Items from a dataset:

═══

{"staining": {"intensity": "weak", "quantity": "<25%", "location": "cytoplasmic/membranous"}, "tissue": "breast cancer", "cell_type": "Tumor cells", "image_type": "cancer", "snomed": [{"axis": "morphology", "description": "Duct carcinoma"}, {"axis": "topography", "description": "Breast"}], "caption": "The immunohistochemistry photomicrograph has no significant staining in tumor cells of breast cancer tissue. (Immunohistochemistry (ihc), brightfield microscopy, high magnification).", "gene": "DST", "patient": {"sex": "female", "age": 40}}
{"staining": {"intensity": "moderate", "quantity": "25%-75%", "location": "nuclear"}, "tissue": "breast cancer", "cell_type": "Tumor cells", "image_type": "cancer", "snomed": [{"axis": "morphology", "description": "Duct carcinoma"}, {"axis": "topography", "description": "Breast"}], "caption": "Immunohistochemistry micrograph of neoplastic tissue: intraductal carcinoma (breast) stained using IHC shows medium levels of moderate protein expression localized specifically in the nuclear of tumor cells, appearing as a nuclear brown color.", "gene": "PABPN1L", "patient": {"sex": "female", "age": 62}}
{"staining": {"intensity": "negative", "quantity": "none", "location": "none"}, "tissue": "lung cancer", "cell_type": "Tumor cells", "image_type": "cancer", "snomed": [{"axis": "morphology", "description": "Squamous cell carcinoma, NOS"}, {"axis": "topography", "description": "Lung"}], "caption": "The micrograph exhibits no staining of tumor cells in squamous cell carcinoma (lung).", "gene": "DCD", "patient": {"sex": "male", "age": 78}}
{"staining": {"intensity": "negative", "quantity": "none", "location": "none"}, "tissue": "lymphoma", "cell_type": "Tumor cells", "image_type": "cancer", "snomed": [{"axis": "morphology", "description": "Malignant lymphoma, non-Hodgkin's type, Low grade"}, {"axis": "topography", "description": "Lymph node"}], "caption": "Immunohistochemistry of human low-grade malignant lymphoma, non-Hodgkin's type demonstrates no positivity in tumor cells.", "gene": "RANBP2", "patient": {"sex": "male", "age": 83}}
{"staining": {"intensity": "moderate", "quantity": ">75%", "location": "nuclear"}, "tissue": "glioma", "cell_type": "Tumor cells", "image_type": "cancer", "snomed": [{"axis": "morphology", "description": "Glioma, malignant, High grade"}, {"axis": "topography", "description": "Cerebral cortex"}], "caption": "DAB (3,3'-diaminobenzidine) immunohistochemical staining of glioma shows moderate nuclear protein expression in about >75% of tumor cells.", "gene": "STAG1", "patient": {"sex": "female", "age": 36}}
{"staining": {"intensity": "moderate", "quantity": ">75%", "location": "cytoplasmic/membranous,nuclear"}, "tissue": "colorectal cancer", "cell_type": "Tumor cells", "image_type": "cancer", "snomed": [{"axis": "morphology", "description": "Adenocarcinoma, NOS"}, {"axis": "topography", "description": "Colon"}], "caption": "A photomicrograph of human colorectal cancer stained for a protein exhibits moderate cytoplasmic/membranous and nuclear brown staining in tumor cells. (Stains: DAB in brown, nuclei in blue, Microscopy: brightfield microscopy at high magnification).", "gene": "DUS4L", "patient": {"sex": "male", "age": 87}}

═══

WORK ORDER:
In your response, give all the records again with nothing altered.

SOLUTION TO THIS PROBLEM:
{"staining": {"intensity": "weak", "quantity": "<25%", "location": "cytoplasmic/membranous"}, "tissue": "breast cancer", "cell_type": "Tumor cells", "image_type": "cancer", "snomed": [{"axis": "morphology", "description": "Duct carcinoma"}, {"axis": "topography", "description": "Breast"}], "caption": "The immunohistochemistry photomicrograph has no significant staining in tumor cells of breast cancer tissue. (Immunohistochemistry (ihc), brightfield microscopy, high magnification).", "gene": "DST", "patient": {"sex": "female", "age": 40}}
{"staining": {"intensity": "moderate", "quantity": "25%-75%", "location": "nuclear"}, "tissue": "breast cancer", "cell_type": "Tumor cells", "image_type": "cancer", "snomed": [{"axis": "morphology", "description": "Duct carcinoma"}, {"axis": "topography", "description": "Breast"}], "caption": "Immunohistochemistry micrograph of neoplastic tissue: intraductal carcinoma (breast) stained using IHC shows medium levels of moderate protein expression localized specifically in the nuclear of tumor cells, appearing as a nuclear brown color.", "gene": "PABPN1L", "patient": {"sex": "female", "age": 62}}
{"staining": {"intensity": "negative", "quantity": "none", "location": "none"}, "tissue": "lung cancer", "cell_type": "Tumor cells", "image_type": "cancer", "snomed": [{"axis": "morphology", "description": "Squamous cell carcinoma, NOS"}, {"axis": "topography", "description": "Lung"}], "caption": "The micrograph exhibits no staining of tumor cells in squamous cell carcinoma (lung).", "gene": "DCD", "patient": {"sex": "male", "age": 78}}
{"staining": {"intensity": "negative", "quantity": "none", "location": "none"}, "tissue": "lymphoma", "cell_type": "Tumor cells", "image_type": "cancer", "snomed": [{"axis": "morphology", "description": "Malignant lymphoma, non-Hodgkin's type, Low grade"}, {"axis": "topography", "description": "Lymph node"}], "caption": "Immunohistochemistry of human low-grade malignant lymphoma, non-Hodgkin's type demonstrates no positivity in tumor cells.", "gene": "RANBP2", "patient": {"sex": "male", "age": 83}}
{"staining": {"intensity": "moderate", "quantity": ">75%", "location": "nuclear"}, "tissue": "glioma", "cell_type": "Tumor cells", "image_type": "cancer", "snomed": [{"axis": "morphology", "description": "Glioma, malignant, High grade"}, {"axis": "topography", "description": "Cerebral cortex"}], "caption": "DAB (3,3'-diaminobenzidine) immunohistochemical staining of glioma shows moderate nuclear protein expression in about >75% of tumor cells.", "gene": "STAG1", "patient": {"sex": "female", "age": 36}}
{"staining": {"intensity": "moderate", "quantity": ">75%", "location": "cytoplasmic/membranous,nuclear"}, "tissue": "colorectal cancer", "cell_type": "Tumor cells", "image_type": "cancer", "snomed": [{"axis": "morphology", "description": "Adenocarcinoma, NOS"}, {"axis": "topography", "description": "Colon"}], "caption": "A photomicrograph of human colorectal cancer stained for a protein exhibits moderate cytoplasmic/membranous and nuclear brown staining in tumor cells. (Stains: DAB in brown, nuclei in blue, Microscopy: brightfield microscopy at high magnification).", "gene": "DUS4L", "patient": {"sex": "male", "age": 87}}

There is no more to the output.